MT Post-Editing Boosts Swiss Bank’s Translation Productivity by Up to 60%, Study Finds

A fast-growing cohort of midsize translation buyers has followed more sophisticated large buyers in implementing machine translation post-editing (PEMT), either through their LSPs or directly via an API in their translation management system (TMS).

Academia has also increasingly shown interest in quantitative research on the impact of ever tighter human-machine interaction in language translation.

A recent study, led by Samuel Läubli, examined the impact of PEMT on the productivity of a small team of translators in the field of banking and finance. Läubli is a PhD candidate at the University of Zurich, CTO of TextShuttle, and a previous speaker at SlatorCon.

Researchers ran the study using domain-adapted neural machine translation (NMT) with the in-house translation team of Migros Bank based in Zurich, Switzerland. Migros Bank is the banking arm of Switzerland’s largest retailer, Migros, and operates across the country’s German-, French-, and Italian-speaking regions. The bank runs 67 branches, employs over 1,300 staff and, in 2018, generated a profit of CHF 204m (USD 205m).

In 2016, Migros Bank decided to reduce the work farmed out to language service providers (LSPs), bringing back in-house more of its approximately 2 million words in annual translation volume.

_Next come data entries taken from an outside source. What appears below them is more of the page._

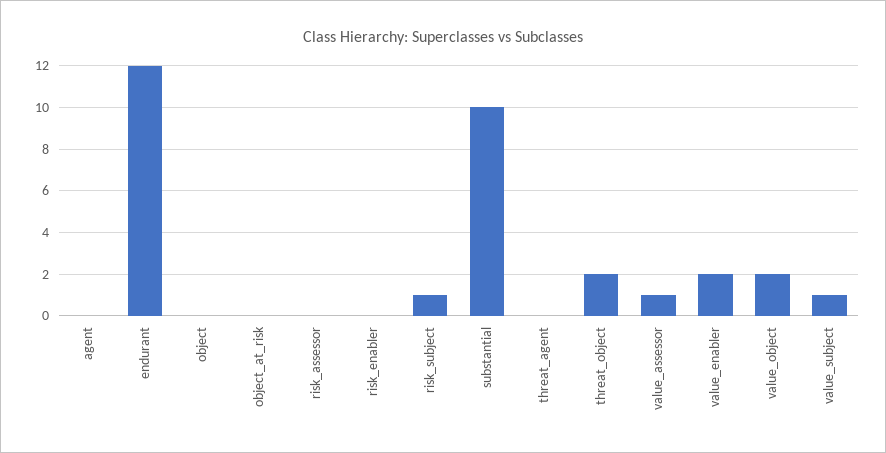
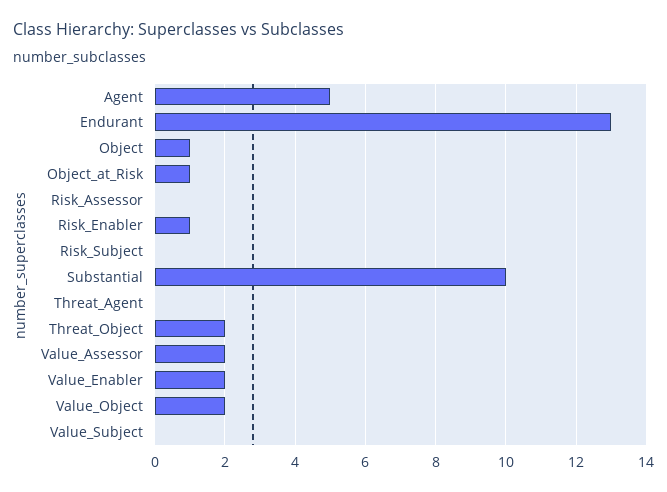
  {
-   "agent": 0,
+   "agent": 5,
-   "endurant": 12,
+   "endurant": 13,
-   "object": 0,
+   "object": 1,
-   "object_at_risk": 0,
+   "object_at_risk": 1,
    "risk_assessor": 0,
-   "risk_enabler": 0,
+   "risk_enabler": 1,
-   "risk_subject": 1,
+   "risk_subject": 0,
    "substantial": 10,
    "threat_agent": 0,
    "threat_object": 2,
-   "value_assessor": 1,
+   "value_assessor": 2,
    "value_enabler": 2,
    "value_object": 2,
-   "value_subject": 1
+   "value_subject": 0
  }

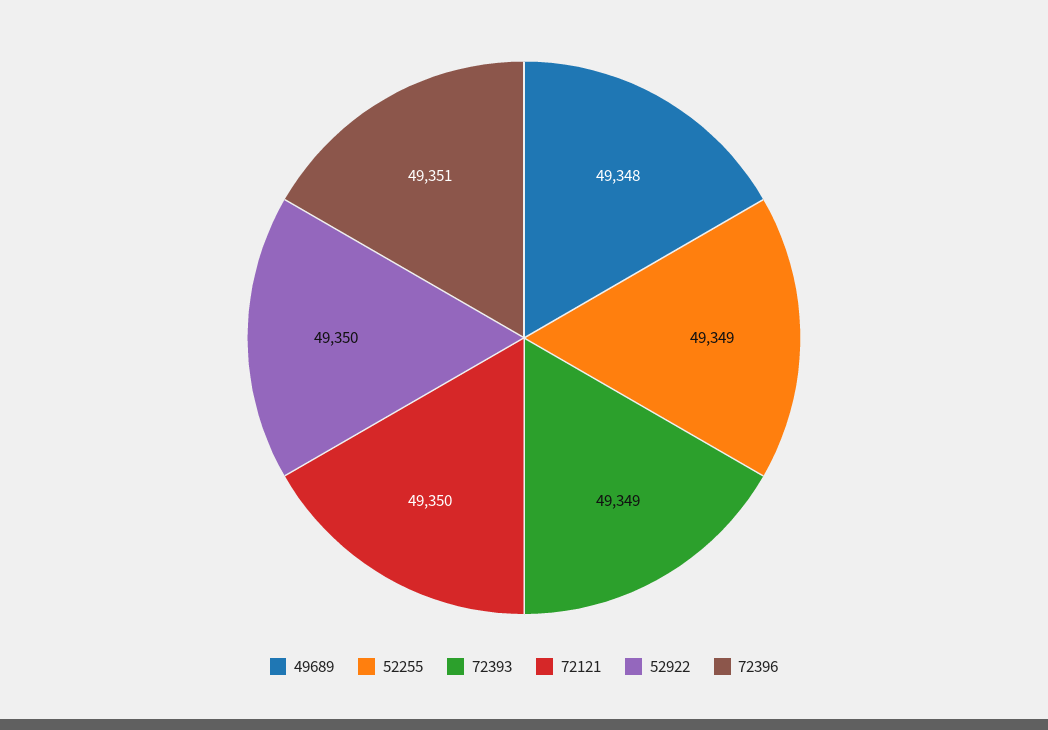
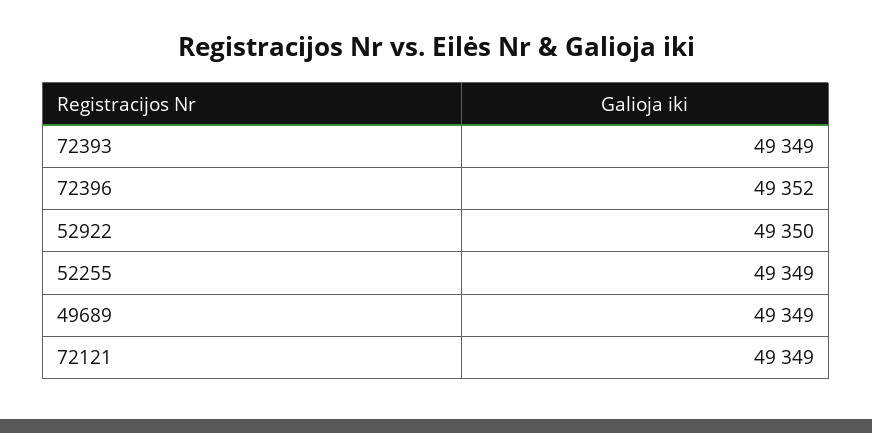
  {
-   "49689": 49348,
+   "49689": 49349,
    "52255": 49349,
    "72393": 49349,
-   "72121": 49350,
+   "72121": 49349,
    "52922": 49350,
-   "72396": 49351
+   "72396": 49352
  }

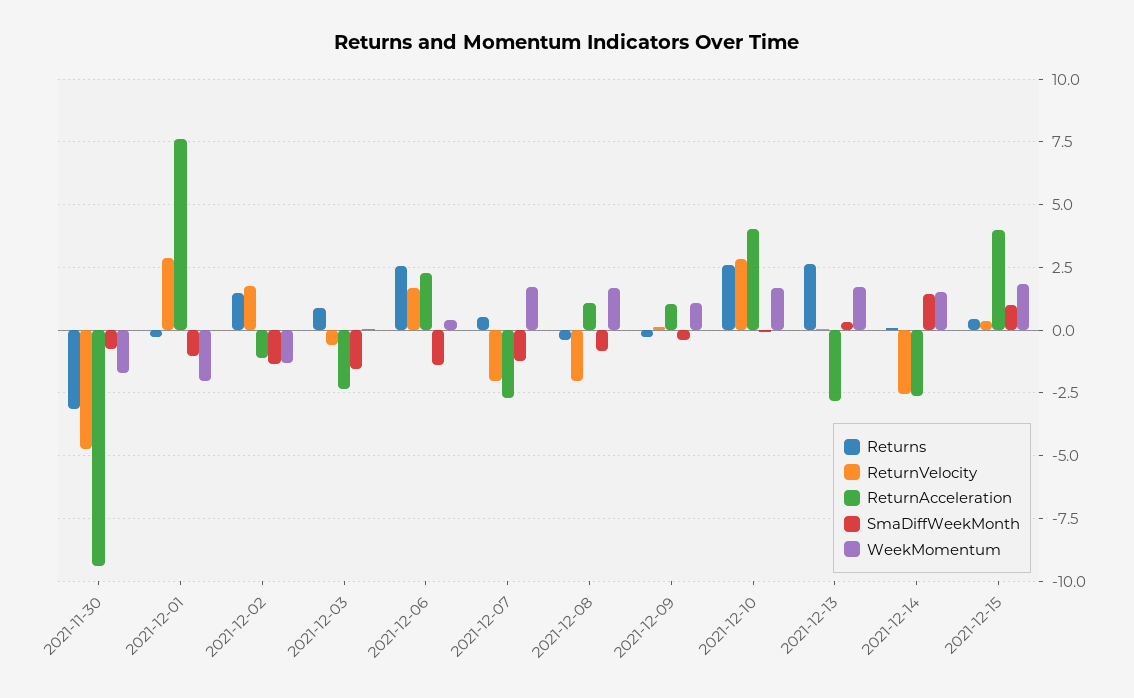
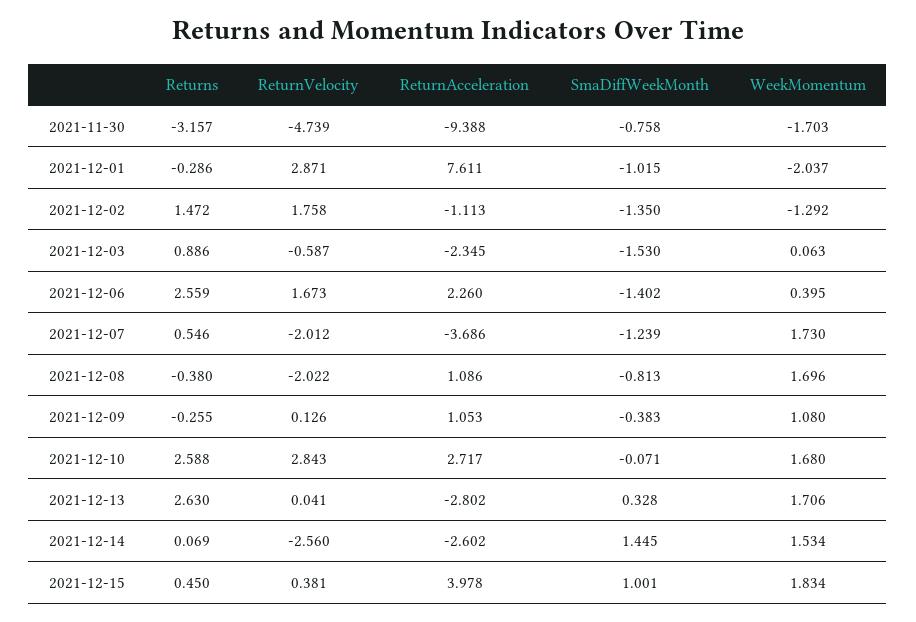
  {
    "Returns": {
      "2021-11-30": -3.157,
      "2021-12-01": -0.286,
      "2021-12-02": 1.472,
      "2021-12-03": 0.886,
      "2021-12-06": 2.559,
      "2021-12-07": 0.546,
      "2021-12-08": -0.38,
      "2021-12-09": -0.255,
      "2021-12-10": 2.588,
      "2021-12-13": 2.63,
      "2021-12-14": 0.069,
      "2021-12-15": 0.45
    },
    "ReturnVelocity": {
      "2021-11-30": -4.739,
      "2021-12-01": 2.871,
      "2021-12-02": 1.758,
      "2021-12-03": -0.587,
      "2021-12-06": 1.673,
      "2021-12-07": -2.012,
      "2021-12-08": -2.022,
      "2021-12-09": 0.126,
      "2021-12-10": 2.843,
      "2021-12-13": 0.041,
      "2021-12-14": -2.56,
      "2021-12-15": 0.381
    },
    "ReturnAcceleration": {
      "2021-11-30": -9.388,
      "2021-12-01": 7.611,
      "2021-12-02": -1.113,
      "2021-12-03": -2.345,
      "2021-12-06": 2.26,
-     "2021-12-07": -2.75,
+     "2021-12-07": -3.686,
      "2021-12-08": 1.086,
      "2021-12-09": 1.053,
-     "2021-12-10": 4,
+     "2021-12-10": 2.717,
      "2021-12-13": -2.802,
      "2021-12-14": -2.602,
      "2021-12-15": 3.978
    },
    "SmaDiffWeekMonth": {
      "2021-11-30": -0.758,
      "2021-12-01": -1.015,
      "2021-12-02": -1.35,
      "2021-12-03": -1.53,
      "2021-12-06": -1.402,
      "2021-12-07": -1.239,
      "2021-12-08": -0.813,
      "2021-12-09": -0.383,
      "2021-12-10": -0.071,
      "2021-12-13": 0.328,
      "2021-12-14": 1.445,
      "2021-12-15": 1.001
    },
    "WeekMomentum": {
      "2021-11-30": -1.703,
      "2021-12-01": -2.037,
      "2021-12-02": -1.292,
      "2021-12-03": 0.063,
      "2021-12-06": 0.395,
      "2021-12-07": 1.73,
      "2021-12-08": 1.696,
      "2021-12-09": 1.08,
      "2021-12-10": 1.68,
      "2021-12-13": 1.706,
      "2021-12-14": 1.534,
      "2021-12-15": 1.834
    }
  }

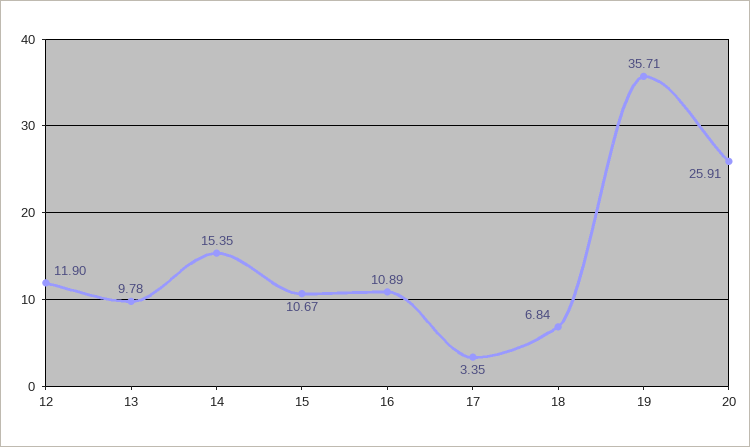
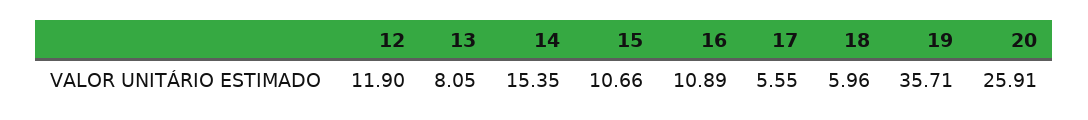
  {
    "12": 11.9,
-   "13": 9.78,
+   "13": 8.05,
    "14": 15.35,
-   "15": 10.67,
+   "15": 10.66,
    "16": 10.89,
-   "17": 3.35,
+   "17": 5.55,
-   "18": 6.84,
+   "18": 5.96,
    "19": 35.71,
    "20": 25.91
  }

The bank built a small internal translation team of 2.8 full-time staff and rolled out translation management system Across. Initially, the plan was for the internal team to cover about 60% of the translation workload. According to Läubli, however, that grew to 80% thanks to the deployment of PE(N)MT.

PEMT: Empirically Tested

Läubli et al. went about to “empirically test how the inclusion of NMT, in addition to domain-specific translation memories and termbases, impacts speed and quality in professional translation of financial texts.”

The study found that “even with language pairs that have received little attention in research settings and small amounts of in-domain data for system adaptation, NMT post-editing allows for substantial time savings and leads to equal or slightly better quality.”

Four translators of the bank participated in the study, two for each language pair. In each language pair, there were two experimental conditions: one was translation memory (TM)-only and the other was PEMT — that is, translators were editing NMT output.

In the first set, translators had access to a domain-specific TM, a domain-specific termbase, and any online service (except machine translation) in a translation environment they were used to. In the second, they had access to all of it as well, except that sentences with no fuzzy match of at least 80% in the TM were run through the NMT engine.

French versus Italian

In the German into French language combination, the average speed achieved per hour was 585 and 934 words in TM-only and post-edited respectively; an increase of nearly 60%. For reference, a good portion of Slator readers polled on PEMT speed concurred that around 1,000 words per hour was a realistic hourly output.

The difference was less marked with Italian as a target language, with 453 and 495 words per hour produced in TM-only and post-edited respectively; a 9% increase in speed.

In one of the texts provided for translation into French, the maximum speed achieved with PEMT was 1,237 words per hour, as opposed to 683 words per hour with TM-only. For Italian, the maximum speed in post-edited was 648 words, and 553 words in TM-only. Three out of four translators were faster on average using PEMT.

Quality was reviewed on five parameters: coherence, cohesion, grammar, style, and cultural adequacy. Overall, in French, there was no difference in quality between texts produced with and without NMT. In Italian, texts translated with MT received slightly higher scores. Cohesion was found to be better in texts produced without MT in both French and Italian.

The research provides no conclusive explanation as to why results were better with French as the target language. One possible reason mentioned is the German to Italian engine was trained with less in-domain material than the German to French one.

Chantal Amrhein, Patrick Düggelin, Beatriz Gonzalez, Alena Zwahlen, and Martin Volk were Läubli’s co-researchers.